Giant icebergs could be responsible for the processes that absorb up to 20% of the carbon in the Southern Ocean’s carbon cycle, a study suggests.

Researchers say meltwater from these vast blocks of ice release nutrients into the surrounding waters, triggering plankton blooms that absorb the carbon.

Described as the first study of its kind, the authors examined satellite data between 2003 and 2013.

The results have been published in the journal Nature Geoscience.

A team of scientists gathered data from 175 satellite images that tracked the passage of 17 giant icebergs (measuring more than 18km/11 miles in length) through the open waters of the ocean surrounding Antarctica.

Writing in their paper, the team observed: “We detect substantially enhanced chlorophyll levels, typically over a radius at least 4-10 times the iceberg’s length, which can persist for more than a month following passage of a giant iceberg.”

They added that these findings suggest “this area of influence is more than an order of magnitude (more than 10 times) larger than that found for sub-kilometre scale icebergs.”

Co-author Grant Bigg from the University of Sheffield, UK, said the results showed that giant icebergs had “much bigger plumes of phytoplankton (microscopic plant-like free-floating organisms) production in the ocean as a result of fertilisation by the iron that is in the meltwater… than we had previously expected.

“This means that the role of giant icebergs in the Southern Ocean carbon cycle is bigger than we had previously suspected,” Prof Bigg told BBC News.
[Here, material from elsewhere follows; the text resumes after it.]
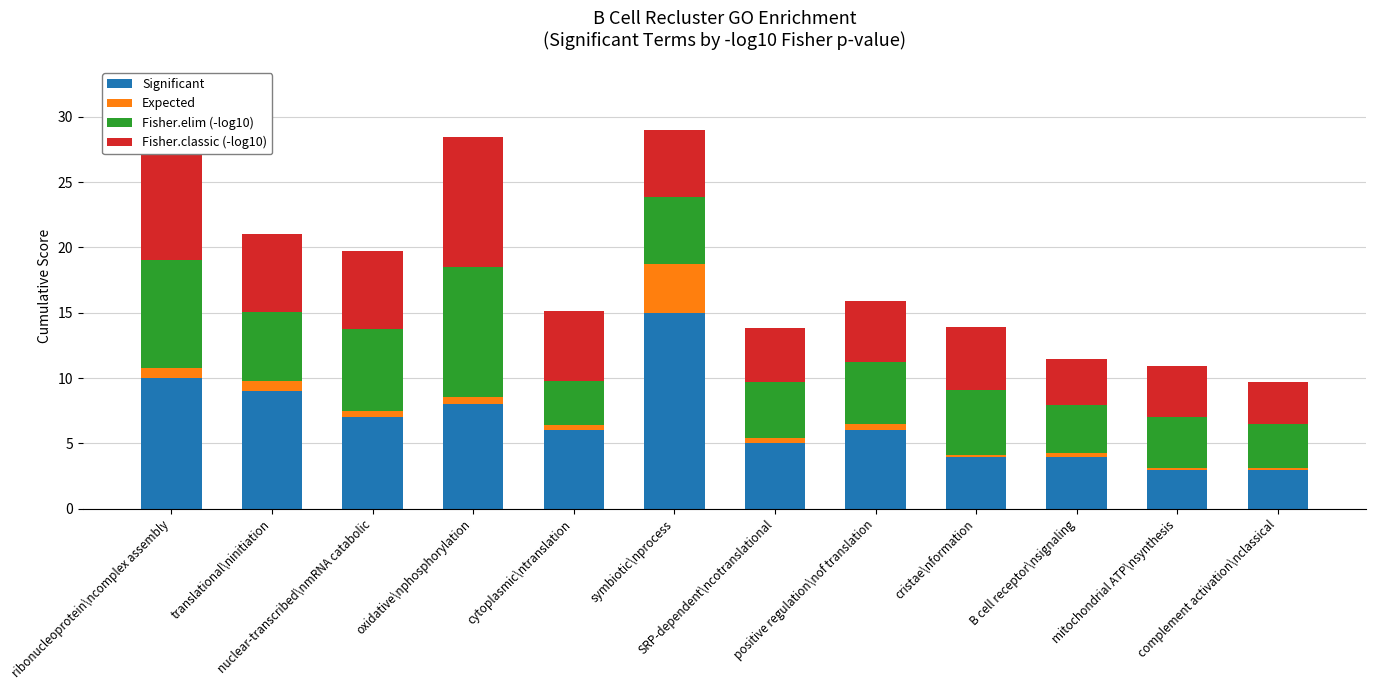

What is the maximum value for Significant?

15.0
When there is an increase in the availability of nutrients in the water, there is a corresponding increase in phytoplankton production.
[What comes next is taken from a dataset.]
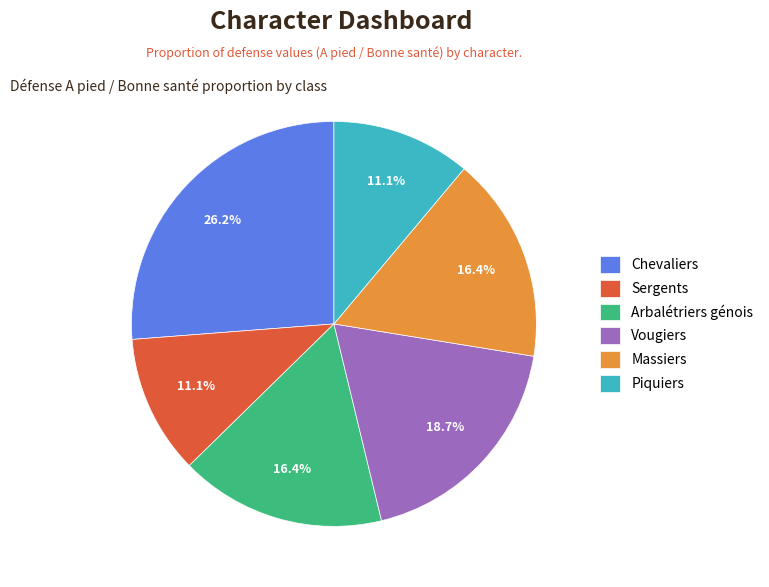

Which has a higher value, Piquiers or Vougiers?

Vougiers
These tiny organisms behave in a similar manner to plants on land, meaning that in order to obtain the necessary energy to grow and reproduce, they undergo a process of photosynthesis, which includes the absorption of carbon dioxide. When the phytoplankton dies, it sinks to the ocean floor, locking away the carbon it had absorbed.

‘Carbon storage’

Prof Bigg explained that about 3,000 giant icebergs were present in the Southern Ocean at any one time, allowing the team to calculate how much carbon was being locked away in the depths of the ocean as a result of the plankton blooms triggered by the nutrient-rich meltwater from giant icebergs.

“We estimate that giant icebergs account for between 10% and 20% of the actual vertical rate of carbon going from the surface to the deep (Southern) Ocean,” he suggested.

“If giant iceberg calving increases this century as expected, this negative feedback on the carbon cycle may become more important than we previously thought.”

Plankton scientist Dr Richard Kirby, who was not involved in this study, observed: “The phytoplankton at the sunlit surface of the sea has played a central role in the sequestration of carbon over millennia to affect the atmospheric concentration of this greenhouse gas, and so the Earth’s climate.

“This interesting paper shows how much we still have to learn about these microscopic organisms, and how a changing climate may affect them, and also the food web they support.”